──────── Stored records
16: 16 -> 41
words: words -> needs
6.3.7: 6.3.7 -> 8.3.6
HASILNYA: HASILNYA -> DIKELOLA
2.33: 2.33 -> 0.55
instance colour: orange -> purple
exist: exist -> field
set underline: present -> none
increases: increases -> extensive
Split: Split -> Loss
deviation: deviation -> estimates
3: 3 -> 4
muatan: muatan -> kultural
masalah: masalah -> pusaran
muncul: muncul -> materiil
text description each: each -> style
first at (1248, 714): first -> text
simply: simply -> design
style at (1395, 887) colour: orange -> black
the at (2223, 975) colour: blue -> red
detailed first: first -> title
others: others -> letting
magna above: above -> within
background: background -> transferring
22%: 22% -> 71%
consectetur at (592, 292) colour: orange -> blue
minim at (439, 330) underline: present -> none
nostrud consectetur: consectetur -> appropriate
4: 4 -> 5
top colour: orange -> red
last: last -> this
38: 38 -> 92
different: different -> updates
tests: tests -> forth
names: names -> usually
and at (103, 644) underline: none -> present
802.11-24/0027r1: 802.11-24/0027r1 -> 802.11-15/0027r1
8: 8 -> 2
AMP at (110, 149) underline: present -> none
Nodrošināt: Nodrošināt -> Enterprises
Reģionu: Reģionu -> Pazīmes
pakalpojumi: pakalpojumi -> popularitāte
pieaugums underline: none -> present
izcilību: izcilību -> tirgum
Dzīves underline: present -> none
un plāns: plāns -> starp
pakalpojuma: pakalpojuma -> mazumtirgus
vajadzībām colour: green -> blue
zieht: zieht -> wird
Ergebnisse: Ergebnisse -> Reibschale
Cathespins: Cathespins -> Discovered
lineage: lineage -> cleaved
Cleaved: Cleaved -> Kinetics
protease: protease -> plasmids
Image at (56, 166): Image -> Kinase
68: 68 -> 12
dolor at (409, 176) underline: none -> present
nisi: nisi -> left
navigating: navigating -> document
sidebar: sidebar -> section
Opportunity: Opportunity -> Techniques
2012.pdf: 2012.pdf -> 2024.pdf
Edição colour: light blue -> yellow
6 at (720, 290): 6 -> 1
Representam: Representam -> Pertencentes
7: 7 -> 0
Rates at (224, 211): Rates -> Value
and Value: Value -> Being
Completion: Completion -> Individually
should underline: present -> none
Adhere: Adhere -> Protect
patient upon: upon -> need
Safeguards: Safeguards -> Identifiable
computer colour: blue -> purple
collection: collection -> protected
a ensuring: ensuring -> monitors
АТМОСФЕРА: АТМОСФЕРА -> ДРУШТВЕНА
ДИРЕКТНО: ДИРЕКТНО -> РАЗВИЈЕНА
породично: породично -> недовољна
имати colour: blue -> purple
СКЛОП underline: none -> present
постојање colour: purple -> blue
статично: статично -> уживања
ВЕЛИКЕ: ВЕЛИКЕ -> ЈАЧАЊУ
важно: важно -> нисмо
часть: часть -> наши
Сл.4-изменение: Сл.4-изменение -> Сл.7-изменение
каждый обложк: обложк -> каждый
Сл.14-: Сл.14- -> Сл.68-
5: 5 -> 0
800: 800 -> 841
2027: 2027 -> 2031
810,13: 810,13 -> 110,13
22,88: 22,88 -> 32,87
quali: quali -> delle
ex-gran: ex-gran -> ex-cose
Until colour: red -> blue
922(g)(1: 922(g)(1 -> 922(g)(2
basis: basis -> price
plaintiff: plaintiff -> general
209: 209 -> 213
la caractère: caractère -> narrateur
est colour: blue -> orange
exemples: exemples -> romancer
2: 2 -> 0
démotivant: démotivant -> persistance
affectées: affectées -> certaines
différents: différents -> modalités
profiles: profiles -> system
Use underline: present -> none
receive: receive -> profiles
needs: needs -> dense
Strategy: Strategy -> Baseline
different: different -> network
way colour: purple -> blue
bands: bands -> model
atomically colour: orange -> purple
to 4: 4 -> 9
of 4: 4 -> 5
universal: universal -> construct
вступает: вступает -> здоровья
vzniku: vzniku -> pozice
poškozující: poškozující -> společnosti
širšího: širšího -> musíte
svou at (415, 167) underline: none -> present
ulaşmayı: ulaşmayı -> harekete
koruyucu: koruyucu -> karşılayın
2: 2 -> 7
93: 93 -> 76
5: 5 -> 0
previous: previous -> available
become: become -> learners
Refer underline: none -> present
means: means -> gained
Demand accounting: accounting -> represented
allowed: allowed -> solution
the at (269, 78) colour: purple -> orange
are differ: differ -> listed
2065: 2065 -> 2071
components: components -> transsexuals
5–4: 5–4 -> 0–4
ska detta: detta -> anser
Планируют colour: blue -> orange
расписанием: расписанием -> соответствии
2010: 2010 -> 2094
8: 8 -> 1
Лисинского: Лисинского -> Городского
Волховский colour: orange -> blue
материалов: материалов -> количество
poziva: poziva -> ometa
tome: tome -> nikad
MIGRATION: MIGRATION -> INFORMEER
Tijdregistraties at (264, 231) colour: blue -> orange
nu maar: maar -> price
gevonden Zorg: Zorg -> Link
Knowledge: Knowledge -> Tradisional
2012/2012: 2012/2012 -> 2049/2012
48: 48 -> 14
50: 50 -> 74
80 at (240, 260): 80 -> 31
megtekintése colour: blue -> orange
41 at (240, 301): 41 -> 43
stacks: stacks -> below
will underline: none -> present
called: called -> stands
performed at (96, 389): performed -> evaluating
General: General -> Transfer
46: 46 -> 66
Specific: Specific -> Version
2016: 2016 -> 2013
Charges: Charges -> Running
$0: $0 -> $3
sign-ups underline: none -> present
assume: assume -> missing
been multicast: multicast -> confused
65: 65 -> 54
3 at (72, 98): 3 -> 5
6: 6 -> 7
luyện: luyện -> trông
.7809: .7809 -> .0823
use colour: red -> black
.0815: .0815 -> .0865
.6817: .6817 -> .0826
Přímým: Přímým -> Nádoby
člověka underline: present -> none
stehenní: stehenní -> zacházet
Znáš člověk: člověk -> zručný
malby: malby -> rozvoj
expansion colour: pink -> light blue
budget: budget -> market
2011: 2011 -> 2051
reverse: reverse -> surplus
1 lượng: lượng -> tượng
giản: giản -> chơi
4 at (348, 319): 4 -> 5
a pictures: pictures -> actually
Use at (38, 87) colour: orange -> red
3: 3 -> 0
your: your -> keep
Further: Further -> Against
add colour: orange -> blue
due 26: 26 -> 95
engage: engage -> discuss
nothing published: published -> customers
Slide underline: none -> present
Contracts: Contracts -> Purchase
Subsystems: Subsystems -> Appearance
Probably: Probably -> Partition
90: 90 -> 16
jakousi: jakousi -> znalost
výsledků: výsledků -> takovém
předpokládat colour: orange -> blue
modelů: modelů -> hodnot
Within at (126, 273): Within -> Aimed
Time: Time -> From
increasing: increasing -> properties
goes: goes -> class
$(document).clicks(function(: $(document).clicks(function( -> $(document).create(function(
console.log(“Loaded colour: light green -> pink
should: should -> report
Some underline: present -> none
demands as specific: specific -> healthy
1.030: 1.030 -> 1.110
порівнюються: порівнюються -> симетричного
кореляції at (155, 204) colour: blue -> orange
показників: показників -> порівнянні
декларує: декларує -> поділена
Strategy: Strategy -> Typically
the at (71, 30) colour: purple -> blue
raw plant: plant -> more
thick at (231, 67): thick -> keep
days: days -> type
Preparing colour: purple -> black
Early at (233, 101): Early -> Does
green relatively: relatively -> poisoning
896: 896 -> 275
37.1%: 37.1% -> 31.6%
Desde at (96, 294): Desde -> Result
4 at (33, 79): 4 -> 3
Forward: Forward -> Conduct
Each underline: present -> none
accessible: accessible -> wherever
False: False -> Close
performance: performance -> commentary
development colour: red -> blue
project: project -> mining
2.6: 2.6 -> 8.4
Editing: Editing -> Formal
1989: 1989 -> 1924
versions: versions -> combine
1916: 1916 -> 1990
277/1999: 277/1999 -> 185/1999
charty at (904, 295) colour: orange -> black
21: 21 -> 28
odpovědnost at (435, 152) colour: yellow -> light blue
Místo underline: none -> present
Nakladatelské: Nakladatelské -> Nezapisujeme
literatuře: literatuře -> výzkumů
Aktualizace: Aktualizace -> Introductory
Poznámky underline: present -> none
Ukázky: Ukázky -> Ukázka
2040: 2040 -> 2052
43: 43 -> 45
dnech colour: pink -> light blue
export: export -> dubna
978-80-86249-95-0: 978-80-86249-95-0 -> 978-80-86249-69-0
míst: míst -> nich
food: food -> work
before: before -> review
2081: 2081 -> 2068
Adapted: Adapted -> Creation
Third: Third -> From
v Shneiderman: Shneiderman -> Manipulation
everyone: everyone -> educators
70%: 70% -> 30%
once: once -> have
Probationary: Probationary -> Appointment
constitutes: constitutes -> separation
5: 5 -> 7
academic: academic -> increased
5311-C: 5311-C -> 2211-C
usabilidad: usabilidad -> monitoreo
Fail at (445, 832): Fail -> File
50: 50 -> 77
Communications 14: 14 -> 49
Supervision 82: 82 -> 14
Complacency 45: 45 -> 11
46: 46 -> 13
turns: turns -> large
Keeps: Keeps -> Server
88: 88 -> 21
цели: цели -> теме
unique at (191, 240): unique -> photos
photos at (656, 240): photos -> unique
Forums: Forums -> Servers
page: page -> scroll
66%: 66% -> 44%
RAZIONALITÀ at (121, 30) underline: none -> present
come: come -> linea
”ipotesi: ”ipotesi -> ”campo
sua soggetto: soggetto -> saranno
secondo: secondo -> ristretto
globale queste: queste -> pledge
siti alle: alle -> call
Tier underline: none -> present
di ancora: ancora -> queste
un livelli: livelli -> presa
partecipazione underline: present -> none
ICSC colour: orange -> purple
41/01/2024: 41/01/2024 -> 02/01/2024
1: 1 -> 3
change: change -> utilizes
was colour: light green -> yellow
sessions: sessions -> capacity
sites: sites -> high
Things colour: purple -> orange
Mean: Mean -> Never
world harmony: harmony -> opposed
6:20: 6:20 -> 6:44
────────────────
## Your task
Display every line of the listing above that contains the word "needs". Matches must respect case.

## Finished task
words: words -> needs
needs: needs -> dense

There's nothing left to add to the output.